Design of file size and type of access based replication algorithm for data grid

  • Authors:
  • K. Jain;A. V. Vidhate;V. Wangikar;S. Shah

  • Affiliations:
  • Xavier Institute of Engineering, Mumbai, India;Xavier Institute of Engineering, Mumbai, India;K.C. College of Engineering, Mumbai, India;Vidyalankar Institute of Technology, Mumbai, India

  • Venue:
  • Proceedings of the International Conference & Workshop on Emerging Trends in Technology
  • Year:
  • 2011

Quantified Score

Hi-index 0.00

Visualization

Abstract

Grid computing provides the effective sharing of computational and storage resources among geographically distributed users. In most of the organizations, there are large amounts of underutilized computing power and storage existing. On the other hand most desktop machines are busy less than 5 percent of the time. Grid computing provides a framework for exploiting these underutilized resources and thus increases the efficiency of resource usage. Now a days, many commercial, business and research institutes produce huge amount of data and need to store this data on secondary storage of machines. Users of data are distributed among different geographical boundaries and they want to collaborate on the same problem. Data grids focus on providing secure access to distributed, heterogeneous pools of data. Data grids harness data, storage, and network resources located in distinct administrative domains, and provide high speed and reliable access to data.

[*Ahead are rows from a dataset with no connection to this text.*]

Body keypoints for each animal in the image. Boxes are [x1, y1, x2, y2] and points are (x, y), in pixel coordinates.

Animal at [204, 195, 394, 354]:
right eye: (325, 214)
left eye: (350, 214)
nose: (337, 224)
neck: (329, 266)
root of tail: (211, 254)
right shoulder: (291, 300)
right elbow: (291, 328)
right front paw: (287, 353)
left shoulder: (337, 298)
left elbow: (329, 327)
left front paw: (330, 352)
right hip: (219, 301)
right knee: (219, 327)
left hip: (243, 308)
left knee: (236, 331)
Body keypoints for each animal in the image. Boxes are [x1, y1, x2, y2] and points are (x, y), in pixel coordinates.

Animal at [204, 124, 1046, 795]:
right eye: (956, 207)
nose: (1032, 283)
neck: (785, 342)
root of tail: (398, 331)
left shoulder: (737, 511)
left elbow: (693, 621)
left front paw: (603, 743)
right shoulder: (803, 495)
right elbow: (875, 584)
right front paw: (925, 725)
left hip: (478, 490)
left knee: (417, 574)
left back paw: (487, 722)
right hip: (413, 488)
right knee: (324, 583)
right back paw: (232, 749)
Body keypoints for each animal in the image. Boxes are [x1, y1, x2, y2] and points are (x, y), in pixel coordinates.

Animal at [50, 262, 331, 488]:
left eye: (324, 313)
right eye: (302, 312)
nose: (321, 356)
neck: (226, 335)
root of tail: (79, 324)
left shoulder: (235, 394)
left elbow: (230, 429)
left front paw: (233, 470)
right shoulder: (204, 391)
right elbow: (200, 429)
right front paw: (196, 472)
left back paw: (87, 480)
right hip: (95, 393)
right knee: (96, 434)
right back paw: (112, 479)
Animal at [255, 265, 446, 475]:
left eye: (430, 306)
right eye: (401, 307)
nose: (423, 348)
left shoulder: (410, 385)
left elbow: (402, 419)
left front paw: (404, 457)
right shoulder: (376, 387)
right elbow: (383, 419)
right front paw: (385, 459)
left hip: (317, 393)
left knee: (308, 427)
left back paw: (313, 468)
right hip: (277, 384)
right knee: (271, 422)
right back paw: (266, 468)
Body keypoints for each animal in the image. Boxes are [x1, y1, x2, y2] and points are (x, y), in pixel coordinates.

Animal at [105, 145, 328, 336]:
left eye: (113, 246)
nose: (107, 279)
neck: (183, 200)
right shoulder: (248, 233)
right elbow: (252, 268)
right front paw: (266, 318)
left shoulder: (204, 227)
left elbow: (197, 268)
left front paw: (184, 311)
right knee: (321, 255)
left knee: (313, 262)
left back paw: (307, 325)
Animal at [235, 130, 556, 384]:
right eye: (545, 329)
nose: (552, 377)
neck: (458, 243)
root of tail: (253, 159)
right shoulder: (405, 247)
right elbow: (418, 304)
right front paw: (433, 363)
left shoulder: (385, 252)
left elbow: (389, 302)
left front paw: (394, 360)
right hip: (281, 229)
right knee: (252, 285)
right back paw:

Optimization of data access can be achieved via data replication, whereby identical copies of data are generated and stored at various sites. A good replication strategy should ideally minimize latencies; reduce access time while optimizing resources. Hence in this paper we have focused on improving data grid performance. We have first presented a detailed analysis of various replication strategies like No replication, Always replication and the Economic model simulated by OptorSim. Next we have proposed a dynamic replication strategy which switches between No replication and Always replication based on file size and type of access. We argue that the proposed file size and type of access based replication algorithm will minimize the access latencies and execution time of jobs on Grid. In the next phase we shall proceed with implementing algorithm on simulator and observing the performance of the implemented algorithm.